§ **SOURCE TEXT**
☆ ☆ ☆ ☆ ☆

Article published Tuesday, February 3, 2009, at Philadelphia Inquirer.

A wish list that shifts $$ around: Stimulus package lacks economic logic: How does it create jobs or spending?

By John R. Lott, Jr.

Democrats started celebrating last week even before the House had passed the $816 billion stimulus bill. They promise to be "creating or saving" up to five million jobs.

One news report said, apparently in all seriousness, "The Democrats vow no earmarks or special projects will be attached to the bill. The focus is on jobs." Also, "more than 90 percent of the jobs created are likely to be in the private sector."

Unfortunately, though, the "stimulus" package has nothing to do with creating or saving jobs. It has everything to do with moving jobs from pursuits Democrats don't like to those they do.

The stimulus package is just a wish list of every government program that liberal Democrats have long wanted. As Obama's chief of staff, Rahm Emanuel, put it after the election last fall: "Rule One: Never allow a crisis to go to waste. They are opportunities to do big things."

The package includes: $50 million for the National Endowment for the Arts, $335 million to stop the spread of sexually transmitted diseases, $650 million for digital-television conversion coupons, $4.2 billion for the left-wing group ACORN (Association of Community Organizations for Reform Now), $300 million for increased teacher salaries, and $1 billion to make sure that minorities are not undercounted in next year's census.

The list is long. But, whatever the merits of these programs, one wonders by what economic logic they have anything to do with stimulus. Will any of them create more spending or jobs? Hardly.

Whether this spending is funded through taxes, borrowing or printing money, it can't be in two places at the same time. The government is merely shifting money from one use to another. And this bill entails a breathtaking degree of government involvement in where money is spent.

If you want to help people out, you have two choices: Give them the money and let them decide how to spend it, or allow it to be spent only on specific items. The Democrats, who have always favored micromanaging people's decisions, have now brought the latter approach to a new level.

If we want to help, can't we just give poor people the $650 million and let them decide what their most pressing needs are?

Take television. Maybe some people want to spend the $50 it costs for the most basic converter boxes on something else. Sorry, the government money is available only for converter boxes. This subsidy could lead a person interested in buying a new TV to keep an old one.

And what about the $170 billion that will go to state and local governments? It includes $80 billion for education, $87 billion for Medicaid, and $3 billion for Medicaid regulatory initiatives. Even Democrats can't argue with a straight face that this is a new emergency stimulus idea. The Wall Street Journal noted that "state aid has long been a priority" for House Speaker Nancy Pelosi.

Of course, with her home state of California facing a $15 billion deficit this year and a $27 billion deficit next year, Pelosi's position is understandable. But why should Americans in states that have managed their finances relatively well bail out Californians?

☆ ☆ ☆ ☆ ☆

Transcribed page contents

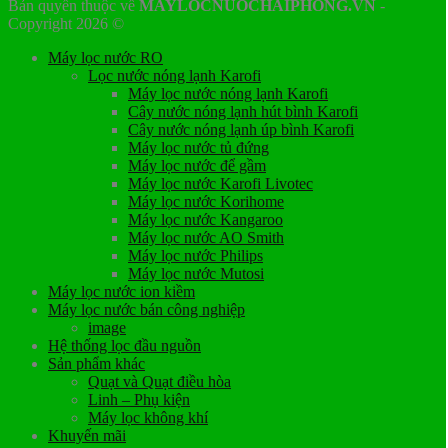
Bản quyền thuộc về
MAYLOCNUOCHAIPHONG.VN
-
Copyright 2026 ©
Máy lọc nước RO
Lọc nước nóng lạnh Karofi
Máy lọc nước nóng lạnh Karofi
Cây nước nóng lạnh hút bình Karofi
Cây nước nóng lạnh úp bình Karofi
Máy lọc nước tủ đứng
Máy lọc nước để gầm
Máy lọc nước Karofi Livotec
Máy lọc nước Korihome
Máy lọc nước Kangaroo
Máy lọc nước AO Smith
Máy lọc nước Philips
Máy lọc nước Mutosi
Máy lọc nước ion kiềm
Máy lọc nước bán công nghiệp
image
Hệ thống lọc đầu nguồn
Sản phẩm khác
Quạt và Quạt điều hòa
Linh – Phụ kiện
Máy lọc không khí
Khuyến mãi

☆ ☆ ☆ ☆ ☆

§ **TASK GOAL**
From the article on the stimulus package, transcribe the passage between "The package includes: $50" and "money is spent.", inclusive.

§ **TASK SOLUTION**
The package includes: $50 million for the National Endowment for the Arts, $335 million to stop the spread of sexually transmitted diseases, $650 million for digital-television conversion coupons, $4.2 billion for the left-wing group ACORN (Association of Community Organizations for Reform Now), $300 million for increased teacher salaries, and $1 billion to make sure that minorities are not undercounted in next year's census.

The list is long. But, whatever the merits of these programs, one wonders by what economic logic they have anything to do with stimulus. Will any of them create more spending or jobs? Hardly.

Whether this spending is funded through taxes, borrowing or printing money, it can't be in two places at the same time. The government is merely shifting money from one use to another. And this bill entails a breathtaking degree of government involvement in where money is spent.